SF State student captures the lives of exiled U.S. veterans in photos

Deported U.S. Army veteran Jose Francisco Lopez Moreno overlooks the fence separating him from the United States.

Deported U.S. Army veteran Jose Francisco Lopez Moreno overlooks the fence separating him from the United States. Credit: Joel Angel Juárez

Department of Journalism grant funds worldwide quest to photograph deported vets

If a true journalist shines a light into dark corners, then San Francisco State University senior Joel Angel Juárez is off to a good start. Funded by a Department of Journalism grant, the photojournalism major has already traveled around the world in pursuit of images of an often-forgotten group: deported U.S. military veterans.

“It wasn’t getting a lot of media attention, so I felt the need to tell the story,” said Juárez, who is a first-generation son of Mexican immigrants. “The grant gave me the opportunity to meet more of these veterans and get connected to their whole community. That’s kind of where it took off.”

Juárez won the $5,000 Francisco Ortiz Photojournalism Grant (named after the former San Francisco State faculty member and award-winning photographer) last summer. But for him, the project was initially self-supported, and began a year earlier when he read a news article about U.S. Army veteran Hector Barajas-Varela, who had been deported 14 years earlier.

“I was kind of shocked. A deported military vet? That didn’t make sense to me,” Juárez recalls. “So I did the research and looked into the issue, and it was true.”

Joel Angel Juarez

Photojournalism student Joel Angel Juárez

Juárez decided to do something.

He took the six-hour drive down from his hometown of Oxnard to meet the veteran at the border between San Diego and Tijuana, an area known as Friendship Park. While there, Juárez says the El Faro Border Church hosted a mass at the park for deported immigrants and their families where the border between fathers and sons is a chain-link fence and human contact is relegated to a faint touch of the fingertips.

“You have a pastor on both sides of the fence, and they do the mass together,” said Juárez. “It’s one of the most fortified parts of the whole fence.
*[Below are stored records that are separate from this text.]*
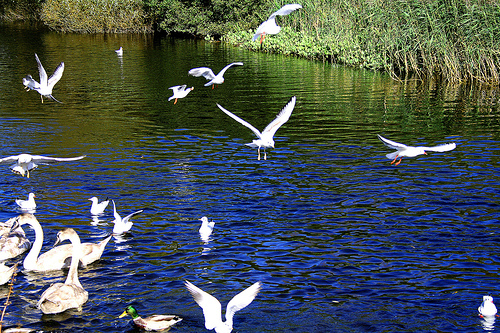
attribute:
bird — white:
[20, 52, 65, 102]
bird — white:
[1, 150, 86, 177]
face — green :
[118, 304, 139, 323]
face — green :
[125, 304, 137, 321]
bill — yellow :
[120, 313, 131, 322]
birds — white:
[184, 1, 461, 174]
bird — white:
[15, 51, 74, 112]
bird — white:
[161, 79, 199, 111]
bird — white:
[3, 49, 73, 111]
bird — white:
[3, 146, 91, 186]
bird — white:
[16, 48, 82, 110]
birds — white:
[76, 192, 224, 248]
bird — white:
[79, 191, 112, 229]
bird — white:
[103, 196, 148, 245]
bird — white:
[470, 289, 498, 324]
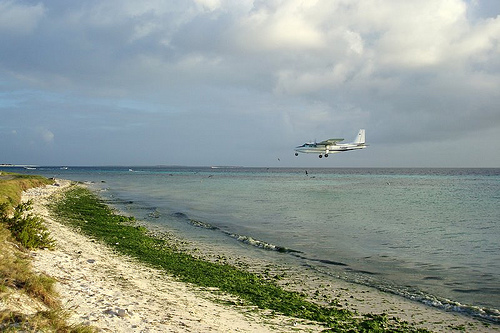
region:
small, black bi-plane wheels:
[292, 151, 330, 159]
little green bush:
[1, 196, 58, 252]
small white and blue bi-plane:
[290, 125, 365, 156]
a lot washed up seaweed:
[50, 180, 415, 330]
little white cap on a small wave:
[230, 228, 277, 251]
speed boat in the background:
[24, 165, 39, 170]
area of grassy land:
[0, 170, 57, 331]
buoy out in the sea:
[303, 167, 308, 177]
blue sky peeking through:
[0, 89, 183, 116]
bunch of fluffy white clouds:
[227, 0, 499, 103]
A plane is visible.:
[278, 100, 419, 230]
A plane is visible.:
[302, 131, 367, 233]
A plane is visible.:
[294, 114, 465, 292]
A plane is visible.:
[274, 91, 366, 168]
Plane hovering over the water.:
[280, 130, 392, 157]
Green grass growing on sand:
[69, 175, 288, 330]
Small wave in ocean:
[173, 180, 348, 266]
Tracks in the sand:
[74, 241, 195, 312]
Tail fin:
[355, 111, 372, 151]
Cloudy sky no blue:
[68, 15, 273, 105]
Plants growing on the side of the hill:
[13, 181, 48, 250]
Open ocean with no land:
[5, 154, 158, 184]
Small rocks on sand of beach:
[196, 240, 379, 318]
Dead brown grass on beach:
[9, 266, 56, 303]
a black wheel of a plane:
[292, 151, 300, 158]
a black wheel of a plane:
[318, 151, 324, 160]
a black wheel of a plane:
[325, 151, 330, 158]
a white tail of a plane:
[352, 129, 370, 144]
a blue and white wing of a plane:
[316, 134, 339, 146]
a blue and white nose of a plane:
[295, 143, 304, 150]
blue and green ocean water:
[5, 164, 498, 320]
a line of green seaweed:
[50, 173, 394, 330]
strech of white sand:
[15, 170, 305, 332]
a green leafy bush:
[12, 199, 56, 252]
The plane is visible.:
[275, 110, 407, 224]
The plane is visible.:
[247, 97, 337, 191]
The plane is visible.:
[288, 91, 453, 296]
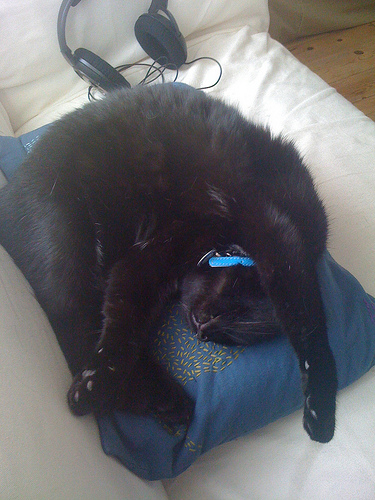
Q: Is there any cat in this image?
A: Yes, there is a cat.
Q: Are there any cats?
A: Yes, there is a cat.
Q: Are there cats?
A: Yes, there is a cat.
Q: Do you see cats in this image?
A: Yes, there is a cat.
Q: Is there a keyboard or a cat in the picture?
A: Yes, there is a cat.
The way you shake hands is with your pinky.”

After Juárez and Barajas-Varela met, the Army veteran and founder of the advocacy group Deported Veterans Support House, was instrumental in connecting Juárez with other deported veterans in Mexico and Haiti. Juárez even traveled with Barajas-Varela to the Dominican Republic to meet more vets.

“It’s nice to see the younger generation get involved,” said Barajas-Varela. “He went above and beyond. For him to travel and to really cover this issue, something people usually get paid to do, I think that’s commendable.”

According to the National Immigration Forum, an immigrant advocacy group, around 40,000 immigrants serve in the U.S. military, most being lawful permanent residents. Juárez says each deported veteran has a different story, but most have been exiled upon completion of a criminal sentence after being discharged.

“There’s veterans deported to over 30 countries,” Juárez said. “Sharing their stories, I guess it brings awareness and attention to them, but the images alone aren’t going to change the world. It’s really about people taking action and what legislation is being passed.”

Most recently, the U.S. Department of Defense may have made it even harder for immigrant service members to maintain citizenship, requiring foreign nationals to serve at least 180 consecutive days of active duty or complete a year of reserve service to be eligible for naturalization. Eligibility was previously contingent on one day of service.

“We’ve seen things slowly move forward with the deported military vets, like Prop 47, which turned certain felonies into misdemeanors. But there is still a long road ahead,” said Juárez.

This September, Juárez presented his pictures to the Department of Journalism. He credits his development as a photographer to department faculty including one of his mentors, Assistant Professor and Pulitzer Prize-winning photojournalist Kim Komenich.

“He’ll call me up and say, ‘I’m going to take photos at the Dakota Access Pipeline so I won’t be in class today,’” said Komenich. “Joel just has this hunger and drive to do work that matters.”

Juárez says he has built lifelong relationships with the veterans he met and plans to continue his coverage of vet deportations.

“I’m really interested in seeing what the factors are behind the deportations — looking at their time in the service and the real issues that are not being talked about,” he said. “No project is ever finished. There’s always another chapter to a story. Life doesn’t stop.”